## About this task
Report back each line of the data that contains the word "están".

## Source material
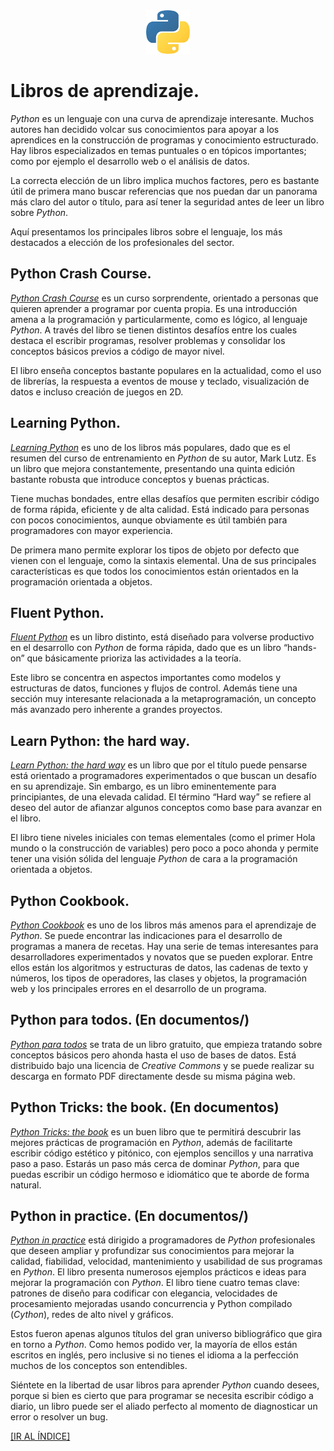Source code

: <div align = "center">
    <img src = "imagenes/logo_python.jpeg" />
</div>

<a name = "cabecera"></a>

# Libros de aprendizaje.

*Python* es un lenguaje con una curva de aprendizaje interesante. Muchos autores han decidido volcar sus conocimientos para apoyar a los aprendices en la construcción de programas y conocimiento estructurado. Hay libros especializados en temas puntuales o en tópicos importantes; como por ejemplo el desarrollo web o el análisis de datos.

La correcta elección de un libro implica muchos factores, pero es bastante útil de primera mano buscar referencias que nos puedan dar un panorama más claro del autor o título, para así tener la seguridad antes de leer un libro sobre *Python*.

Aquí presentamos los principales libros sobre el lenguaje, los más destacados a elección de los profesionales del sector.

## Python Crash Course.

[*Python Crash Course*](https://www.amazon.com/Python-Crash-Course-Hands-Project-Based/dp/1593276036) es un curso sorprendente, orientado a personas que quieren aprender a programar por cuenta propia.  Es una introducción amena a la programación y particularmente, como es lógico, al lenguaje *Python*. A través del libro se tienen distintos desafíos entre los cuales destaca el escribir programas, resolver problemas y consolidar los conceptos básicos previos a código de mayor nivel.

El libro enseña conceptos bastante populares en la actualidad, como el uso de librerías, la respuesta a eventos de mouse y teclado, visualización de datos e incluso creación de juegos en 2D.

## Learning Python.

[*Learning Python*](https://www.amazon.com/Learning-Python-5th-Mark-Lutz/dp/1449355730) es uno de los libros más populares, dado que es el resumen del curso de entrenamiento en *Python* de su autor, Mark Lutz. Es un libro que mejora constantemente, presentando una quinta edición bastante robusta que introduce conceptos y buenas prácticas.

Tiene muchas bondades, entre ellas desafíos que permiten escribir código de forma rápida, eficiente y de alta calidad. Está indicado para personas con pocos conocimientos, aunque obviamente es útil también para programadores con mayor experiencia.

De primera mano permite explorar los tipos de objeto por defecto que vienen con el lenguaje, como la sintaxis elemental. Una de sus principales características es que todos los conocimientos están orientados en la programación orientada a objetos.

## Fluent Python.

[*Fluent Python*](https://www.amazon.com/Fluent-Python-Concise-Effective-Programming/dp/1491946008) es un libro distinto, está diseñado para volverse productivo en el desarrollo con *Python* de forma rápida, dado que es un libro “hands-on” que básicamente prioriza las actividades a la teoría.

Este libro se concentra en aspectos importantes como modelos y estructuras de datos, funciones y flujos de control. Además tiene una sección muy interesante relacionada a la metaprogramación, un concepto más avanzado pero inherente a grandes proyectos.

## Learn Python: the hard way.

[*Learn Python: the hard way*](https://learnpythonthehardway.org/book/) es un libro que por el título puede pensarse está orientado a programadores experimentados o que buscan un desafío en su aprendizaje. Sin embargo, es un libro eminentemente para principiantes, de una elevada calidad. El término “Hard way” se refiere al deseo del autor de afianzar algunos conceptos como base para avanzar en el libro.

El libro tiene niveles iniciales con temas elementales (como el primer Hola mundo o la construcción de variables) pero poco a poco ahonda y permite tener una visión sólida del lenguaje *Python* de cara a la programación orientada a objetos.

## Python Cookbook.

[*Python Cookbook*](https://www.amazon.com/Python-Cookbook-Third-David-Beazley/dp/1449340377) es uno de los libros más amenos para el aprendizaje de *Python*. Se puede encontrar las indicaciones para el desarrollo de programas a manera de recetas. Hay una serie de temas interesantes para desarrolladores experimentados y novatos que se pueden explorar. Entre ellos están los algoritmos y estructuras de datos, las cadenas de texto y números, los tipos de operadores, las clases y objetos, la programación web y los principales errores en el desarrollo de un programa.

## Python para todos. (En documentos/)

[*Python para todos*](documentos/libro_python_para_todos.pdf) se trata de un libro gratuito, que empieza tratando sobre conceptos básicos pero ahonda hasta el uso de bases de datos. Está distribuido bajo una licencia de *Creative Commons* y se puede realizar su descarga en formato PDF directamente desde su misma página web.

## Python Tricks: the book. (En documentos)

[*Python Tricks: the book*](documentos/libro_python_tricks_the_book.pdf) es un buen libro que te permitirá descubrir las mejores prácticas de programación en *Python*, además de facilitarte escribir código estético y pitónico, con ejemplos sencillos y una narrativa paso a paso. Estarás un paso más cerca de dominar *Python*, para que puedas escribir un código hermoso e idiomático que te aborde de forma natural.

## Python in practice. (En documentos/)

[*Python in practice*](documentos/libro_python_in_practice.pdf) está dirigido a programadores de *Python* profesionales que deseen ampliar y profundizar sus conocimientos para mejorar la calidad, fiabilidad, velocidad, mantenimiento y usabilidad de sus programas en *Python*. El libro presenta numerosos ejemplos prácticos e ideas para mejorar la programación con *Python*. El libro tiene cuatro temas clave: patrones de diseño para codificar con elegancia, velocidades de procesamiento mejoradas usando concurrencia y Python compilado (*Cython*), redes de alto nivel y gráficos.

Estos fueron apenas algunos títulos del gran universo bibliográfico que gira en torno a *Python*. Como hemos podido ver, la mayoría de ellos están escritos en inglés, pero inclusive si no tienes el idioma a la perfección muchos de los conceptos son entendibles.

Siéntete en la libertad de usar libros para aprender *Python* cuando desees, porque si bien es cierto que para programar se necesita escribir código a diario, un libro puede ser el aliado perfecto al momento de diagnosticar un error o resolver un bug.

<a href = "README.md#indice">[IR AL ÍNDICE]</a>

* * *

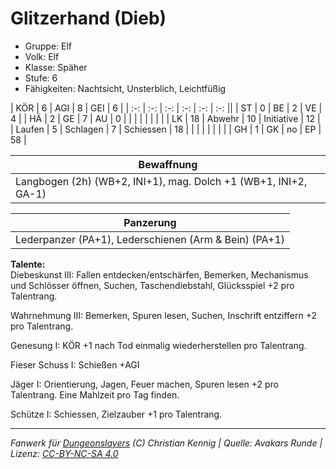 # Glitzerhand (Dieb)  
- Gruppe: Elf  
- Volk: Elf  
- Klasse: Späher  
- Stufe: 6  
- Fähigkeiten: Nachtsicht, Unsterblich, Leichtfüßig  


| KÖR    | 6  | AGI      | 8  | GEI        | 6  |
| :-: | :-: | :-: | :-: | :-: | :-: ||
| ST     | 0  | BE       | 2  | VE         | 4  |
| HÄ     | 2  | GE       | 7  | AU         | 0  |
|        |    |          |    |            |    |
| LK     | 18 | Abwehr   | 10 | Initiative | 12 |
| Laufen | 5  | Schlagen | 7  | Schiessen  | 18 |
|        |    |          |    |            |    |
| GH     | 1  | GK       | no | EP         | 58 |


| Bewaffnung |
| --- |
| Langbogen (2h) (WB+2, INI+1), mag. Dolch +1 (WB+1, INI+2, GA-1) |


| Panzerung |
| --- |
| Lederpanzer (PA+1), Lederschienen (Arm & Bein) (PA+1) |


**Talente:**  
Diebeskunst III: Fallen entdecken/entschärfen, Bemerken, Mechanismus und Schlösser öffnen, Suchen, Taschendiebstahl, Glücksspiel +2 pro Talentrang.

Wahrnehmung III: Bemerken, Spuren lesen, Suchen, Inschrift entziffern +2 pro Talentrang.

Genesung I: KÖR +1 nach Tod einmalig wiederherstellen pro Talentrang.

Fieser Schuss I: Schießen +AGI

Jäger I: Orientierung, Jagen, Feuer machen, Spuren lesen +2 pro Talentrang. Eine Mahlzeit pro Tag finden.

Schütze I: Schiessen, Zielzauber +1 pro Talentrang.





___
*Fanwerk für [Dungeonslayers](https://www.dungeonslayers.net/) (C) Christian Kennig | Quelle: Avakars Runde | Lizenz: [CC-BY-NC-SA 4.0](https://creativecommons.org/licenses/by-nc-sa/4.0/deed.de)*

## Completed task
De primera mano permite explorar los tipos de objeto por defecto que vienen con el lenguaje, como la sintaxis elemental. Una de sus principales características es que todos los conocimientos están orientados en la programación orientada a objetos.
[*Python Cookbook*](https://www.amazon.com/Python-Cookbook-Third-David-Beazley/dp/1449340377) es uno de los libros más amenos para el aprendizaje de *Python*. Se puede encontrar las indicaciones para el desarrollo de programas a manera de recetas. Hay una serie de temas interesantes para desarrolladores experimentados y novatos que se pueden explorar. Entre ellos están los algoritmos y estructuras de datos, las cadenas de texto y números, los tipos de operadores, las clases y objetos, la programación web y los principales errores en el desarrollo de un programa.
Estos fueron apenas algunos títulos del gran universo bibliográfico que gira en torno a *Python*. Como hemos podido ver, la mayoría de ellos están escritos en inglés, pero inclusive si no tienes el idioma a la perfección muchos de los conceptos son entendibles.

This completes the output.